One person forging her own brand of human ingenuity is Executive Chef Mimi Williams of Counterpart Vegan in Echo Park, California. Using 100% market fresh ingredients and plant-based processes, she creates familiar staples that are nearly indistinguishable from their original meat-based iterations. This is in stark contrast to many vegan spots that feature alternative protein-heavy menus, which are great advances as well, yet different. 

Raised in a small town in the Pacific Northwest, Williams was one of only a handful of Black families in the community. She shared a household with her parents and six brothers of Sicilian/Creole descent. Although she didn’t resemble most of her neighbors, Williams had a strong family support system. One could say she grew up with a traditional family in a non-traditional setting.

While her mother seemingly loved cooking and wanted Williams to learn, she recalls initially being resistant, feeling forced into doing a thing based on her gender expectations. Learning how to cook felt more like work than fun. Noticing that, her father encouraged her to cook things that interested her. That encouragement was the magic needed to open the floodgates of the world of food.

Williams’ was pushed to explore alternative diets during a period in which her father experienced health complications. With his doctor citing less meat consumption as a course of action, her family subsequently became early adopters of a mostly plant-based diet. By this time, Williams had become the de facto cook for her family, with her siblings frequently requesting her food.

At first, it took awhile to adjust to a mostly plant-based lifestyle, but after witnessing her father’s health improve firsthand, she was convinced the diet change was the right decision. These experiences helped Williams develop a perspective on food many Black people don’t have. She discovered veganism some years later during pregnancy after realizing she could no longer consume meat.

Honing her craft at restaurants across America, Williams’ still carries the same spirit of fearlessness and creativity her father encouraged as the current Executive Chef of Counterpart Vegan. Joining the team in 2019, she set about revitalizing Counterpart’s array of offerings. She credits a period of stagnant creativity as the stimuli behind her latest eight course tasting menu.

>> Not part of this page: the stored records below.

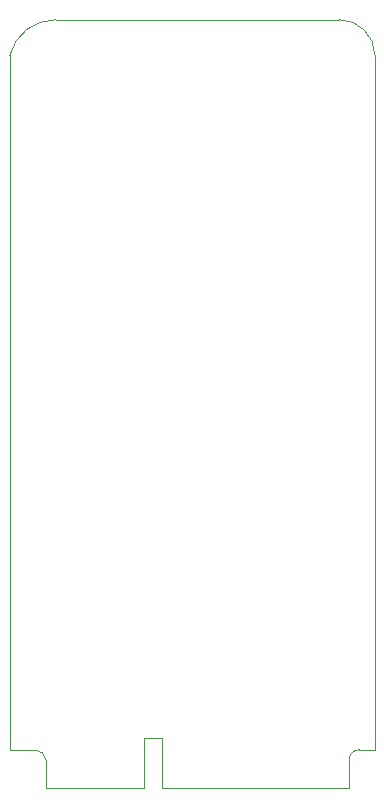
<source format=gko>
G04 #@! TF.FileFunction,Profile,NP*
%FSLAX46Y46*%
G04 Gerber Fmt 4.6, Leading zero omitted, Abs format (unit mm)*
G04 Created by KiCad (PCBNEW 4.0.7) date 06/11/18 13:45:27*
%MOMM*%
%LPD*%
G01*
G04 APERTURE LIST*
%ADD10C,0.100000*%
G04 APERTURE END LIST*
D10*
X129310000Y-125140000D02*
X127080000Y-125140000D01*
X130990018Y-63278491D02*
G75*
G03X127080000Y-66290000I-48385J-3981236D01*
G01*
X157990000Y-125090000D02*
X157990000Y-66240000D01*
X156680000Y-125090000D02*
X157990000Y-125090000D01*
X156686375Y-125091964D02*
G75*
G03X155820000Y-125900000I-56375J-808036D01*
G01*
X127080000Y-125140000D02*
X127080000Y-66300000D01*
X130109750Y-125900259D02*
G75*
G03X129330000Y-125140000I-779750J-19741D01*
G01*
X130110000Y-128330000D02*
X130110000Y-125930000D01*
X155820000Y-128340000D02*
X155820000Y-125930000D01*
X139970000Y-128340000D02*
X155820000Y-128340000D01*
X139970000Y-124130000D02*
X139970000Y-128340000D01*
X138460000Y-124130000D02*
X139970000Y-124130000D01*
X138460000Y-128330000D02*
X138460000Y-124130000D01*
X130110000Y-128330000D02*
X138460000Y-128330000D01*
X157990000Y-66280000D02*
G75*
G03X154990000Y-63280000I-3000000J0D01*
G01*
X154990000Y-63280000D02*
X130960000Y-63280000D01*
M02*

</source>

Consisting of familiar foods inspired by her upbringing, the flavors feel authentic. Some of the offerings include heirloom tomato carpaccio with a tasty and tangy vegan feta, pappardelle made from beets, seasoned squash ravioli and an unforgettable tiramisu as the finale. Williams’ new menu is a fine dining experience vegans and non-vegans alike can enjoy. She says she wants people to walk away feeling a sense of hope, and that when they share, “I didn’t know you could do that with this type of food,” that’s how she knows she’s on the right track.

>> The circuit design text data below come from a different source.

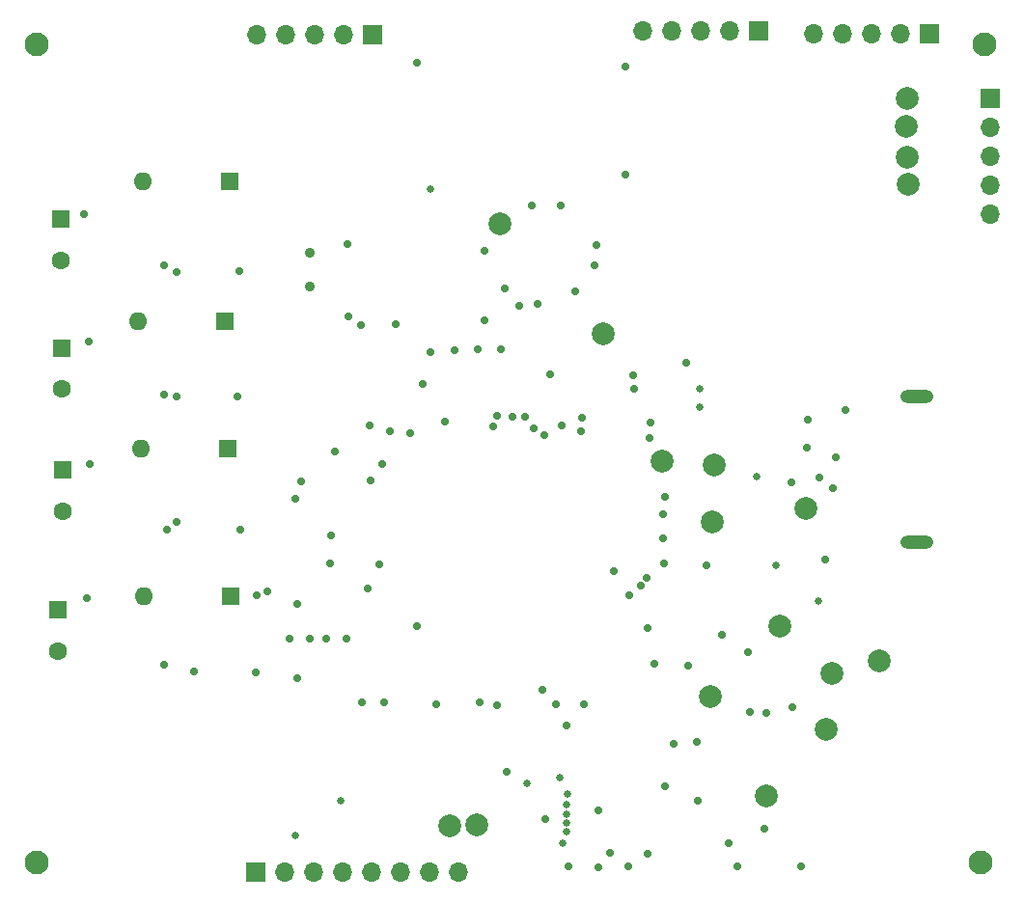
<source format=gbs>
%TF.GenerationSoftware,KiCad,Pcbnew,8.0.8*%
%TF.CreationDate,2025-03-13T11:35:54-04:00*%
%TF.ProjectId,ECE477-SeniorDesign,45434534-3737-42d5-9365-6e696f724465,rev?*%
%TF.SameCoordinates,Original*%
%TF.FileFunction,Soldermask,Bot*%
%TF.FilePolarity,Negative*%
%FSLAX46Y46*%
G04 Gerber Fmt 4.6, Leading zero omitted, Abs format (unit mm)*
G04 Created by KiCad (PCBNEW 8.0.8) date 2025-03-13 11:35:54*
%MOMM*%
%LPD*%
G01*
G04 APERTURE LIST*
G04 Aperture macros list*
%AMRoundRect*
0 Rectangle with rounded corners*
0 $1 Rounding radius*
0 $2 $3 $4 $5 $6 $7 $8 $9 X,Y pos of 4 corners*
0 Add a 4 corners polygon primitive as box body*
4,1,4,$2,$3,$4,$5,$6,$7,$8,$9,$2,$3,0*
0 Add four circle primitives for the rounded corners*
1,1,$1+$1,$2,$3*
1,1,$1+$1,$4,$5*
1,1,$1+$1,$6,$7*
1,1,$1+$1,$8,$9*
0 Add four rect primitives between the rounded corners*
20,1,$1+$1,$2,$3,$4,$5,0*
20,1,$1+$1,$4,$5,$6,$7,0*
20,1,$1+$1,$6,$7,$8,$9,0*
20,1,$1+$1,$8,$9,$2,$3,0*%
G04 Aperture macros list end*
%ADD10RoundRect,0.250000X-0.550000X0.550000X-0.550000X-0.550000X0.550000X-0.550000X0.550000X0.550000X0*%
%ADD11C,1.600000*%
%ADD12R,1.600000X1.600000*%
%ADD13O,1.600000X1.600000*%
%ADD14R,1.700000X1.700000*%
%ADD15O,1.700000X1.700000*%
%ADD16C,2.100000*%
%ADD17C,0.900000*%
%ADD18O,2.900000X1.200000*%
%ADD19C,0.700000*%
%ADD20C,2.000000*%
%ADD21C,0.650000*%
G04 APERTURE END LIST*
D10*
%TO.C,J5*%
X117150000Y-63350000D03*
D11*
X117150000Y-66950000D03*
%TD*%
D12*
%TO.C,D4*%
X132000000Y-60000000D03*
D13*
X124380000Y-60000000D03*
%TD*%
D14*
%TO.C,J2*%
X144490000Y-47150000D03*
D15*
X141950000Y-47150000D03*
X139410000Y-47150000D03*
X136870000Y-47150000D03*
X134330000Y-47150000D03*
%TD*%
D10*
%TO.C,J9*%
X117250000Y-74650000D03*
D11*
X117250000Y-78250000D03*
%TD*%
D16*
%TO.C,H2*%
X115000000Y-119800000D03*
%TD*%
D14*
%TO.C,J3*%
X193325000Y-47050000D03*
D15*
X190785000Y-47050000D03*
X188245000Y-47050000D03*
X185705000Y-47050000D03*
X183165000Y-47050000D03*
%TD*%
D14*
%TO.C,J1*%
X198650000Y-52720000D03*
D15*
X198650000Y-55260000D03*
X198650000Y-57800000D03*
X198650000Y-60340000D03*
X198650000Y-62880000D03*
%TD*%
D10*
%TO.C,J10*%
X117350000Y-85350000D03*
D11*
X117350000Y-88950000D03*
%TD*%
D17*
%TO.C,SWBOOT1*%
X138990000Y-66250000D03*
X138990000Y-69250000D03*
%TD*%
D12*
%TO.C,D6*%
X131750000Y-83500000D03*
D13*
X124130000Y-83500000D03*
%TD*%
D12*
%TO.C,D5*%
X131560000Y-72250000D03*
D13*
X123940000Y-72250000D03*
%TD*%
D16*
%TO.C,H4*%
X197850000Y-119800000D03*
%TD*%
%TO.C,H1*%
X115000000Y-48000000D03*
%TD*%
%TO.C,H3*%
X198150000Y-47950000D03*
%TD*%
D14*
%TO.C,J4*%
X178380000Y-46800000D03*
D15*
X175840000Y-46800000D03*
X173300000Y-46800000D03*
X170760000Y-46800000D03*
X168220000Y-46800000D03*
%TD*%
D10*
%TO.C,J12*%
X116900000Y-97600000D03*
D11*
X116900000Y-101200000D03*
%TD*%
D18*
%TO.C,J7*%
X192210000Y-91650000D03*
X192210000Y-78850000D03*
%TD*%
D14*
%TO.C,EinkDispCon1*%
X134240000Y-120600000D03*
D15*
X136780000Y-120600000D03*
X139320000Y-120600000D03*
X141860000Y-120600000D03*
X144400000Y-120600000D03*
X146940000Y-120600000D03*
X149480000Y-120600000D03*
X152020000Y-120600000D03*
%TD*%
D12*
%TO.C,D7*%
X132030499Y-96400000D03*
D13*
X124410499Y-96400000D03*
%TD*%
D19*
X171975000Y-75900000D03*
X140825000Y-91075000D03*
X161550000Y-107725000D03*
X170875000Y-109375000D03*
X161000000Y-62100000D03*
X158500000Y-62100000D03*
X154350000Y-72200000D03*
X134269501Y-103125001D03*
X126200000Y-102400000D03*
X128869501Y-103025001D03*
X161700000Y-120150000D03*
X164300000Y-120200000D03*
X166950000Y-120100000D03*
X168600000Y-119050000D03*
X165300000Y-118950000D03*
X182100000Y-120100000D03*
X176500000Y-120100000D03*
X172900000Y-109200000D03*
X145500000Y-105750000D03*
X143550000Y-105750000D03*
X140800000Y-93550000D03*
X137900000Y-97100000D03*
X149600000Y-75000000D03*
X151700000Y-74800000D03*
X160050000Y-76950000D03*
X155750000Y-74700000D03*
X147800000Y-82100000D03*
X144350000Y-86250000D03*
X153700000Y-74750000D03*
X157400000Y-70900000D03*
X162800000Y-81900000D03*
D20*
X191350000Y-55200000D03*
X169850000Y-84550000D03*
X174300000Y-89900000D03*
D19*
X162900000Y-80782806D03*
D20*
X191400000Y-52750000D03*
D19*
X155100000Y-81500000D03*
D20*
X164700000Y-73400000D03*
D19*
X145100000Y-93600000D03*
D20*
X191400000Y-57850000D03*
D19*
X142200000Y-100100000D03*
X183700000Y-86000000D03*
D21*
X178200000Y-85900000D03*
D20*
X174500000Y-84925900D03*
D19*
X148400000Y-49600000D03*
X144100000Y-95700000D03*
X177400000Y-101300000D03*
X162300000Y-69700000D03*
X170000000Y-89250000D03*
X182600000Y-83400000D03*
X132800000Y-67900000D03*
X154300000Y-66100000D03*
X182700000Y-80900000D03*
X186000000Y-80100000D03*
X179000000Y-106650000D03*
X135250000Y-95950000D03*
X139000000Y-100100000D03*
X127300000Y-68000000D03*
X167350000Y-77050000D03*
D21*
X141700000Y-114400000D03*
D19*
X166700000Y-49900000D03*
D20*
X180200000Y-99000000D03*
D21*
X161175000Y-118050000D03*
X158000000Y-112850000D03*
D19*
X137750000Y-87850000D03*
X178900000Y-116800000D03*
D21*
X161550000Y-117050000D03*
D19*
X132600000Y-78900000D03*
D20*
X188900000Y-102100000D03*
D21*
X161550000Y-115550000D03*
X161550000Y-116300000D03*
D20*
X191450000Y-60250000D03*
D19*
X127300000Y-78900000D03*
X181300000Y-106150000D03*
X137250000Y-100150000D03*
X160600000Y-105900000D03*
X126500000Y-90600000D03*
X168900000Y-81150000D03*
D20*
X179000000Y-113950000D03*
D19*
X156100000Y-69400000D03*
D21*
X179900000Y-93700000D03*
D19*
X177600000Y-106600000D03*
D21*
X161550000Y-114700000D03*
X160900000Y-112350000D03*
D19*
X127300000Y-89900000D03*
X150100000Y-105900000D03*
X173800000Y-93700000D03*
X170050000Y-93550000D03*
D21*
X173200000Y-79800000D03*
D20*
X151250000Y-116550000D03*
D19*
X164000000Y-67400000D03*
D21*
X161600000Y-113800000D03*
D19*
X164300000Y-115200000D03*
X184200000Y-93200000D03*
D21*
X173200000Y-78200000D03*
D19*
X132900000Y-90600000D03*
X155450000Y-105950000D03*
X146500000Y-72550000D03*
X142300000Y-65500000D03*
X166700000Y-59400000D03*
X126200000Y-67400000D03*
X126200000Y-78700000D03*
D21*
X149600000Y-60700000D03*
D19*
X156800000Y-80700000D03*
D21*
X183600000Y-96800000D03*
D20*
X174100000Y-105200000D03*
D19*
X148400000Y-99000000D03*
D21*
X137750000Y-117400000D03*
D19*
X144200000Y-81450000D03*
X148900000Y-77750000D03*
X168600000Y-99200000D03*
X167050000Y-96350000D03*
X146050000Y-81900000D03*
X155400000Y-80600000D03*
D20*
X153650000Y-116500000D03*
D19*
X143500000Y-72650000D03*
X167400000Y-78250000D03*
X140400000Y-100150000D03*
X119200000Y-62900000D03*
X153900000Y-105750000D03*
X141200000Y-83700000D03*
X170150000Y-87700000D03*
X142400000Y-71900000D03*
X119600000Y-74100000D03*
X119450000Y-96600000D03*
X168800000Y-82500000D03*
X119700000Y-84800000D03*
X137900000Y-103600000D03*
X159400000Y-104650000D03*
X163050000Y-105900000D03*
X164100000Y-65600000D03*
X169950000Y-91300000D03*
X145300000Y-84800000D03*
X150800000Y-81100000D03*
D20*
X184800000Y-103200000D03*
X184300000Y-108100000D03*
D19*
X175150000Y-99800000D03*
D20*
X182500000Y-88700000D03*
D19*
X181200000Y-86400000D03*
X170125000Y-113125000D03*
X168050000Y-95450000D03*
X161100000Y-81400000D03*
X157900000Y-80700000D03*
X158660000Y-81674386D03*
X159600000Y-82300000D03*
X173050000Y-114400000D03*
X165650000Y-94250000D03*
X169200000Y-102350000D03*
X172200000Y-102550000D03*
X168550000Y-94800000D03*
X175750000Y-118100000D03*
X138250000Y-86300000D03*
X134350000Y-96350000D03*
X184900000Y-86950000D03*
X185100000Y-84250000D03*
X159000000Y-70800000D03*
D20*
X155700000Y-63700000D03*
D19*
X159650000Y-116000000D03*
X156250000Y-111850000D03*
M02*

</source>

If you’re looking for some momentary respite from quarantine, while supporting small businesses during the pause of outdoor dining, Chef Mimi will be offering a condensed version of the tasting menu as take-out for two. The dinner package will include a salad, appetizer, pasta, dessert, and likely, two non-alcoholic drinks.

There will be 25 of these dinner plates available to all guests and can be pre-ordered on Tock. The dinner package will be available every Friday and Saturday for pick-up, from 6PM-8PM.